Describe any additional information.

Like so, I imagine:

[Term]
id: MS:4000177
name: contaminant spectra percentage
def: "The percentage of spectra identified with a contaminant database after user defined acceptance criteria are applied. The type of criterion applied should be noted in the metadata or analysis methods section of the recording file for the respective run or set." [PSI:MS]
is_a: MS:4000003 ! single value
relationship: has_metric_category MS:4000008 ! ID based metric
relationship: has_value_type xsd:float ! The allowed value-type for this CV term
relationship: has_value_concept UO:0000187 ! percent
mwalzer commented 1 year ago

Should work for spectral searches, too. @cbielow @bittremieux Do we need a separate metric for when combined target and contaminant search is conducted?
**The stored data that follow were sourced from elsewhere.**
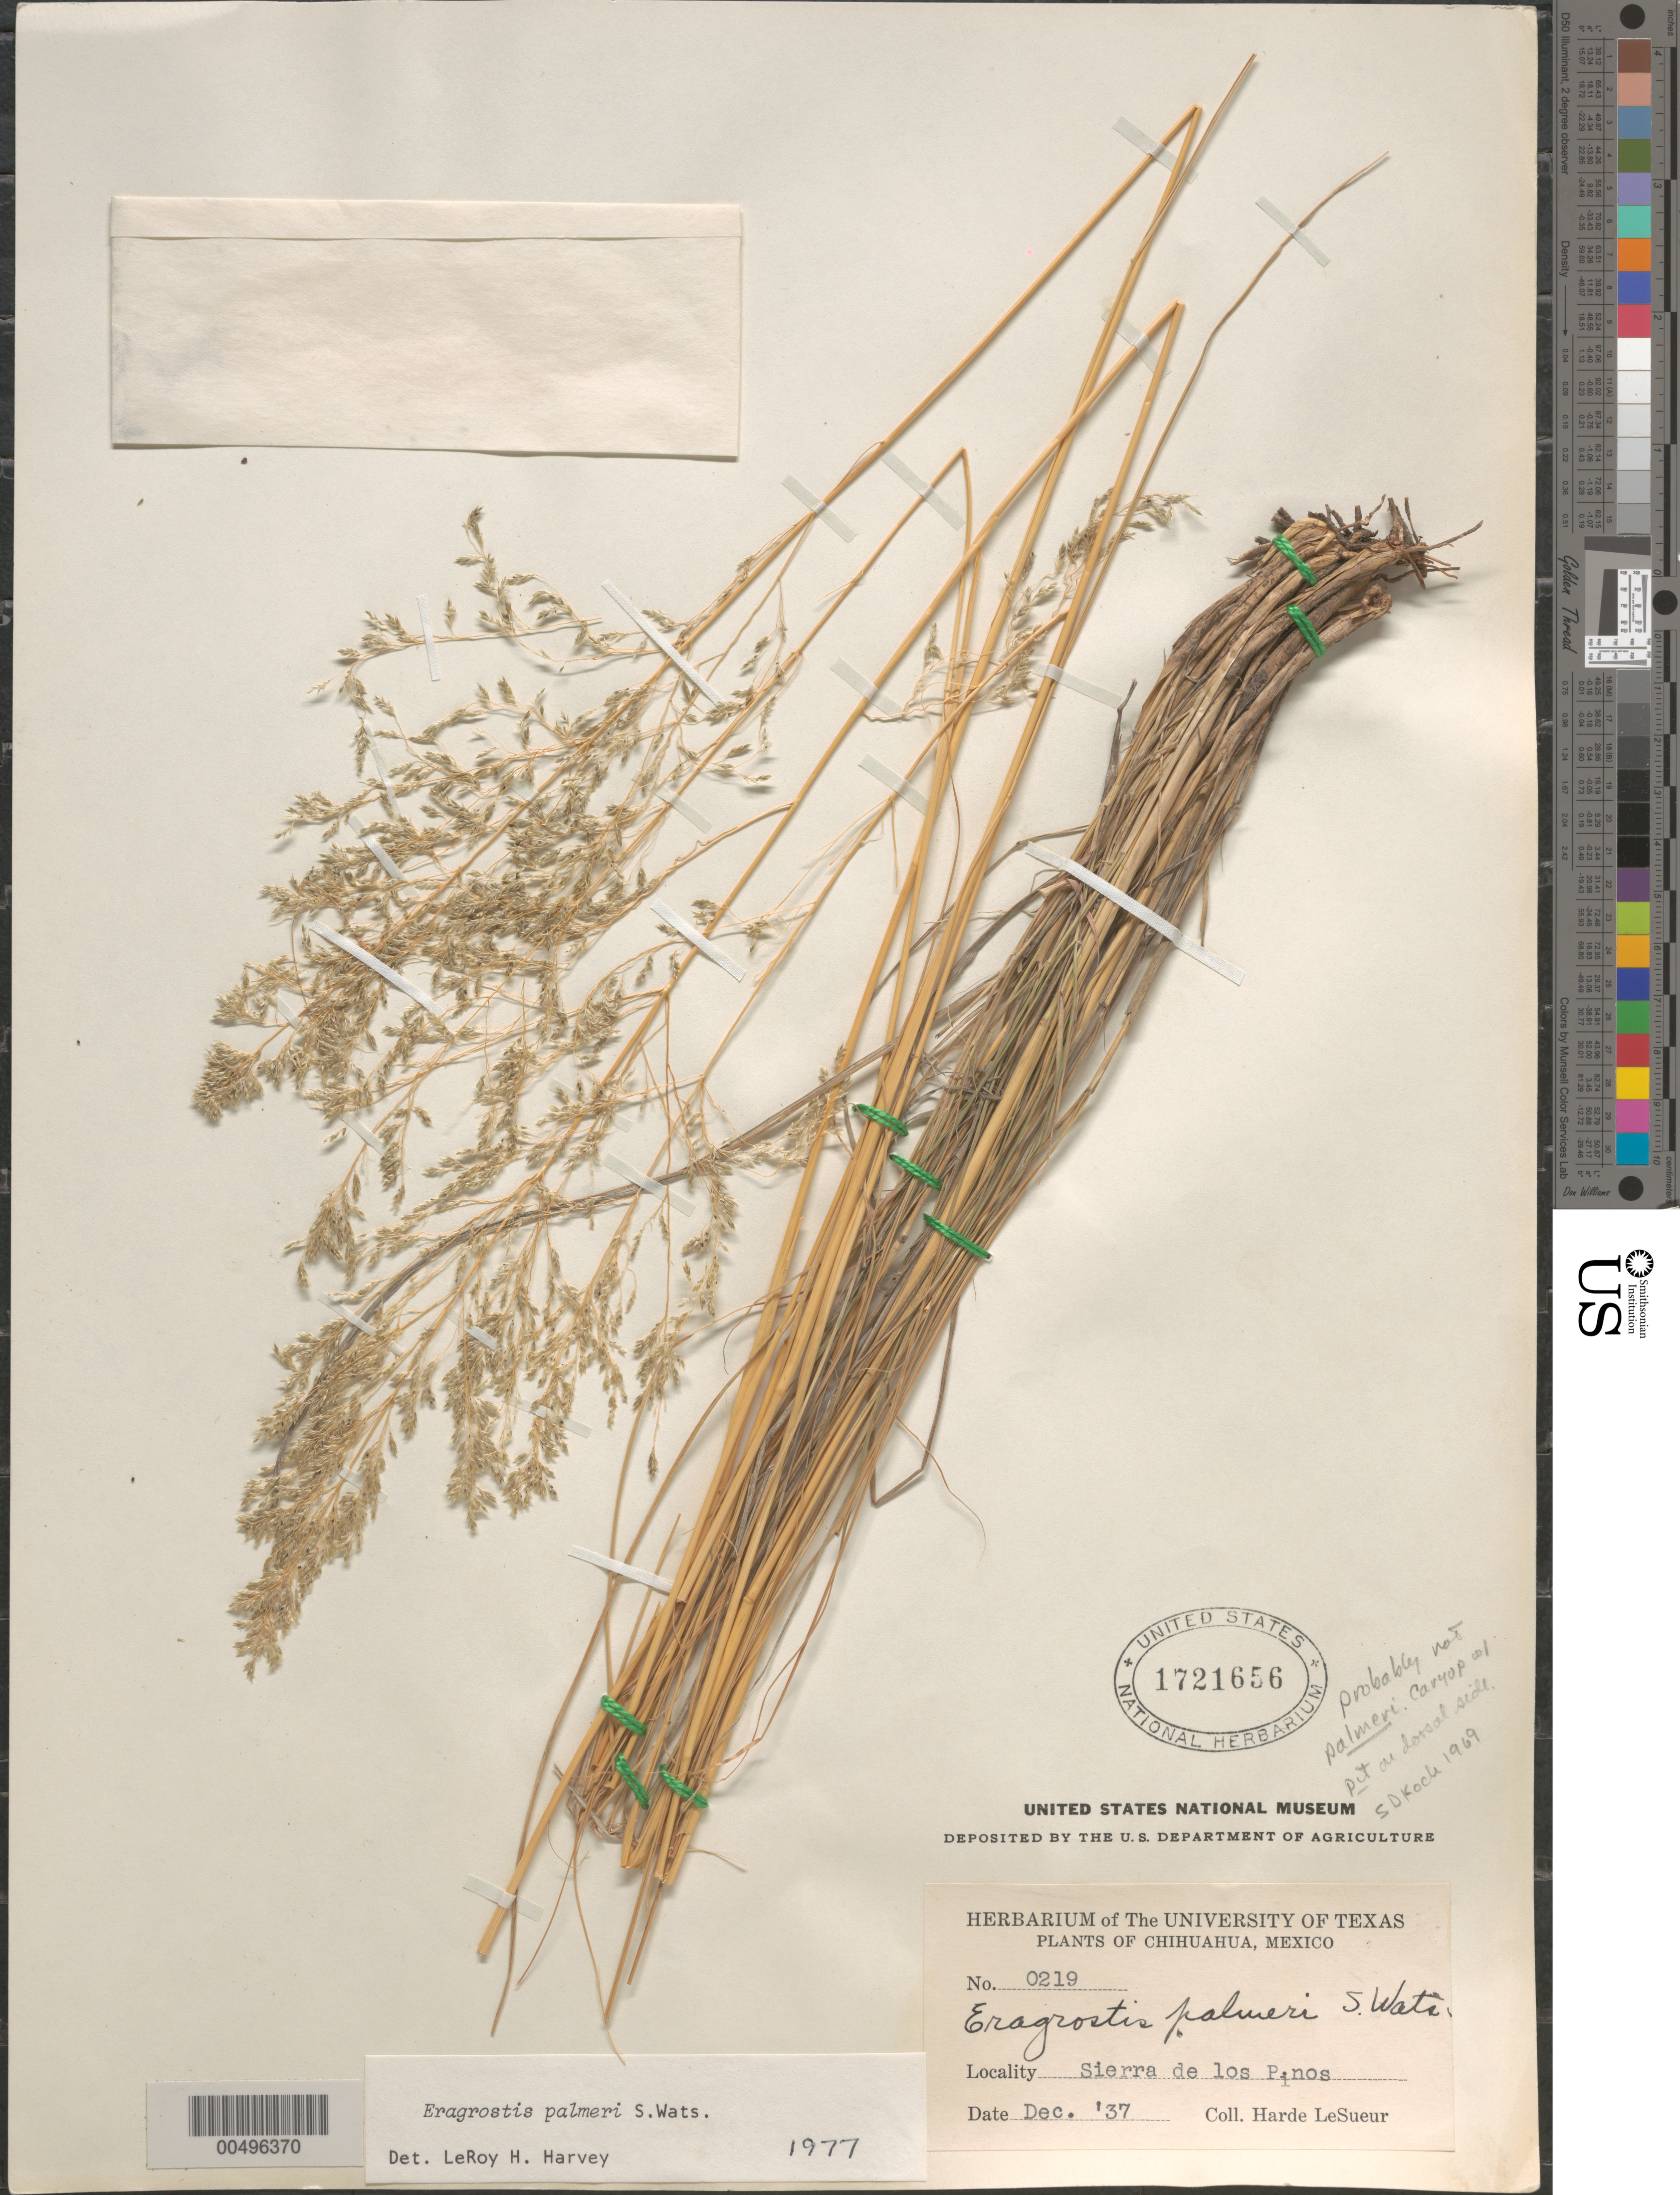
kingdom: Plantae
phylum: Tracheophyta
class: Liliopsida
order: Poales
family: Poaceae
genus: Eragrostis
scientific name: Eragrostis palmeri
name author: S. Watson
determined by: Harvey, L. H.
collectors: D. H. LeSueur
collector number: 0219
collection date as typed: Dec 1937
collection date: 1937-12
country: Mexico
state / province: Chihuahua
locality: Sierra de los Pinos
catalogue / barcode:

bittremieux commented 1 year ago

Ah, I would assume that you'd always combine your contaminants with your regular sequences, instead of only searching the contaminants. Otherwise you might get incorrect matches to the contaminants because the correct proteins/peptides are not in the search space.

cbielow commented 1 year ago

Ah, I would assume that you'd always combine your contaminants with your regular sequences, instead of only searching the contaminants. Otherwise you might get incorrect matches to the contaminants because the correct proteins/peptides are not in the search space.

I second that :)

Also, I'm not sure how to interpret the wording The percentage of spectra identified with a contaminant database Do you want the fraction of all identified peptides which are assigned to a contaminant DB (this is what I would want) - or do you want the fraction of all spectra (identified or not) which were identified as belonging to a contaminant db? (not sure what this would tell me). Maybe make the wording less ambiguous (or is it just me?) :)

mwalzer commented 1 year ago

I think this addresses both points made.

[Term]
id: MS:4000177
name: contaminant spectra percentage
def: "The percentage of identified spectra labelled contaminants after identification with a sequence database that included annotated contaminant sequences, after user defined acceptance criteria are applied. The type of criterion applied should be noted in the metadata or analysis methods section of the recording file for the respective run or set." [PSI:MS]
is_a: MS:4000003 ! single value
relationship: has_metric_category MS:4000008 ! ID based metric
relationship: has_value_type xsd:float ! The allowed value-type for this CV term
relationship: has_value_concept UO:0000187 ! percent

But IDK if a percentage of identified spectra would be as informative as it could be. I suppose you'd always want to know what the percentage/number of identified spectra was. Recommend to use in combination with percentage of identified spectra in all spectra searched (no such term yet) ?

bittremieux commented 1 year ago

We have "number of MS2 spectra" and "count of identified spectra" terms. So instead of reporting the percentage, if this term would be the absolute number as well, you can calculate the ratio of contaminant identifications in terms of all spectra or all identified spectra from those three terms.

I would also make the definition a bit more general instead of "identified with a sequence database", so that it's also valid for spectral library searching or de novo (could be interesting for very unexpected contaminants).

edeutsch commented 9 months ago

@mwalzer still want to address these?

bittremieux commented 9 months ago

We don't need this term at the moment anymore, so we'll close the issue for now and follow up in the future when it becomes necessary.